Job: Worshiping in the Dark

In life, we can’t control what happens to us, but we can control our response. This is the lesson we learn from the life of Job. Most scholars believe Job to be the oldest book in the Bible, and its author remains unknown. Some have argued that Moses is its author, while others claim that it was Solomon. Regardless of its human author, one thing is certain–the Holy Spirit has given us this book to encourage, comfort, and strengthen our faith. Job is the first of five books in the Old Testament that are known as the Wisdom literature, the others being Psalms, Proverbs, Ecclesiastes, and Song of Solomon. These books are referred to as the Wisdom books because of what they reveal about the wisdom of God as it relates to the deepest of our human experiences. These are books that teach us to worship God no matter what our circumstances in life may be like. Job teaches us to worship God even in the midst of pain and heartache.

Job shows us how to view suffering from heaven’s vantage point. The feelings in the book of Job are primarily those of affliction, distress, grief, misery, and doubt.

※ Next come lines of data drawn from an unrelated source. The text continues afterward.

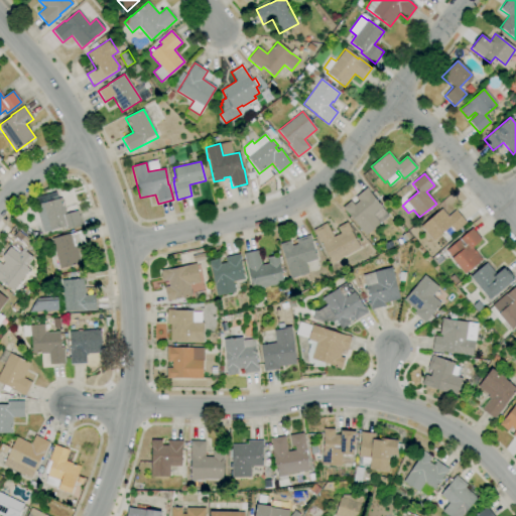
[(365,236),(348,214),(348,215),(342,208),(350,201),(354,205),(358,202),(355,198),(366,187),(369,190),(369,191),(382,208),(381,209),(386,215),(378,221),(380,224),(365,236)]
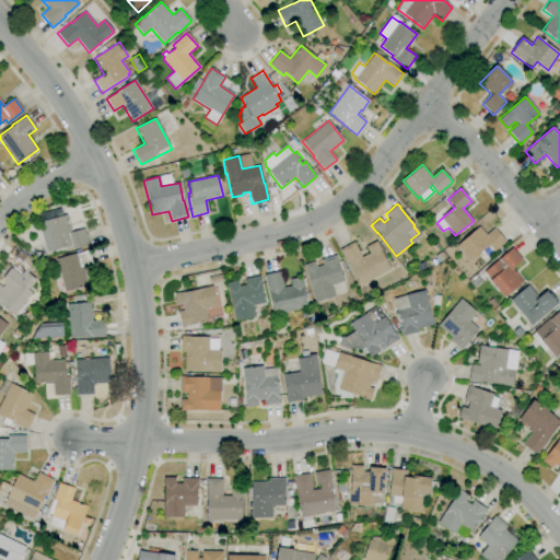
[(47,253),(38,223),(67,214),(71,232),(84,229),(89,244),(70,249),(69,247),(47,253)]
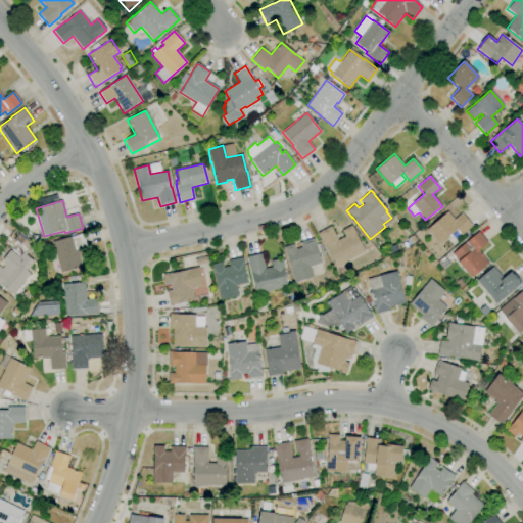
[(439,244),(426,229),(446,211),(454,220),(461,212),(472,226),(461,235),(457,229),(439,244)]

What we find in these 42 chapters is the cry of man’s wounded spirit, the deep groaning of a man who desperately struggles to trust in God even though everything in his life is crumbling. A verse from Isaiah is very fitting when we consider Job’s life.  Isaiah 50:10 says, “Who among you fears the Lord and obeys the voice of His servant? Let him who walks in darkness and has no light trust in the name of the Lord and rely on his God.” Though Job doesn’t understand the reason behind his suffering in life, though in the midst of personal darkness he walks by the light of faith.

You and I have been made in God’s image and have been given the purpose of knowing and trusting in Him. Thus, when our pain and suffering reaches such a degree that life seems senseless, our only hope is to cling to Him in confident faith.  Job teaches us that even the righteous suffer, but their suffering does not go unnoticed by God.  Job’s suffering as a righteous man point us to the even greater suffering of a perfect Man–the Lord Jesus Christ.